Srebrny Potok może zostać niedługo zdewastowany – alarmują ekolodzy z WWF Polska, pisząc o szkodliwym projekcie regulacji rzeki, który ma przewidywać zbudowanie na odcinku 10 km 19 progów, każdy o wysokości pół metra. - Nikt tam żadnych progów nie stawia – odpowiada rzecznik Wód Polskich, które obecnie naprawiają w Bażantarni szkody po powodzi sprzed dwóch lat.

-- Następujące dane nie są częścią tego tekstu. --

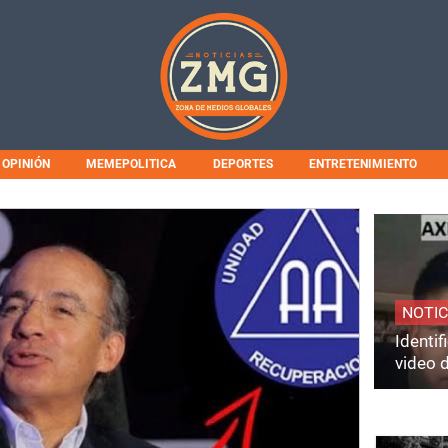
OPINIÓN
MEMEPOLITICA
DEPORTES
ENTRETENIMIENTO
NOTIC
Identi
video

„Kilka dni temu byliśmy nad Srebrnym Potokiem w Elblągu. Znajdują się tam siedliska minoga rzecznego, pstrąga, a w okolicznych lasach rozmnaża się mroczek pozłocisty (nietoperz). Niestety ten cenny i urokliwy potok może zostać niedługo zdewastowany!? Powstał bowiem nieprawdopodobnie szkodliwy i bezsensowny projekt regulacji tego cieku – na 10 kilometrowym odcinku rzeki ma zostać zbudowanych 19 progów (każdy o wysokości pół metra!), a brzegi mają zostać uregulowane koszami i materacami kamiennymi. Taka metoda regulacji uniemożliwi rzece swobodny nurt, a tętniące w niej życie przestanie istnieć! Piękny Srebrny Potok zmieni się w co najmniej 20 następujących po sobie mini-stawów. To niedo-RZECZNE!” - alarmują ekolodzy z WWF na swojej stronie na Facebooku.
Prace na Srebrnym Potoku, o czym już informowaliśmy, trwają od kilku dni. Na 120-metrowym odcinku rzeki Wody Polskie montują umocnienia brzegów, zniszczonych podczas powodzi sprzed dwóch lat. Inwestycja ma kosztować 500 tysięcy złotych. Kolejne prace związane z regulacją rzeki, łącznie z budową zbiornika retencyjnego między ul. Marymoncką a Kościuszki (obok osiedla domków jednorodzinnych) mają kosztować 32 miliony złotych. Wody Polskie zapowiedziały jeszcze w październiku, że w przyszłym roku ma ruszyć przetarg w tej sprawie.
- Regulację Srebrnego Potoku planował jeszcze Żuławski Zarząd Melioracji. Podczas tworzenia Państwowego Gospodarstwa Wodnego Wody Polskie na początku 2018 r. przejęliśmy dokumentację. Dokumentacja ta podlegała i podlega weryfikacji. Trudno więc coś ostatecznie stwierdzić o jej treści, zanim nie zostanie zatwierdzona. Wycinek wspomnianej dokumentacji (ten, w którym mowa o budowie progów – red.) był wykorzystany do zamówienia robót obecnie prowadzonych na potoku, stąd może pochodzić całe nieporozumienie. Pamiętajmy, że obecne prace w Bażantarni są prowadzone na łącznym odcinku zaledwie 120 m i nikt tam żadnych progów nie stawia. Wmawianie społeczeństwu, że chcemy stawiać jakieś progi, zanim w ogóle przystąpiliśmy do procedur, jest daleko idącą nadinterpretacją – informuje Bogusław Pinkiewicz, rzecznik prasowy gdańskiego oddziału Wód Polskich. - Nie znamy jeszcze ostatecznego projektu. Radzę poczekać na zatwierdzoną dokumentację. Zabezpieczenie przeciwpowodziowe Srebrnego Potoku zostało zgłoszone do perspektywy finansowej na rok 2020, ale jeszcze nie zostały przyznane żadne środki. Inwestycja pozostaje w fazie planów.
Ekolodzy z WWF Polska zapewniają, że sprawę Srebrnego Potoku będą monitorować, „próbując również zmienić decyzje środowiskowe i wydać własne rekomendacje tak, aby pozostawić Srebrny Potok naturze i ludziom” - Srebrny Potok sam się nie obroni! Możemy o niego zawalczyć, lub patrzeć jak ginie na naszych oczach? - pytają.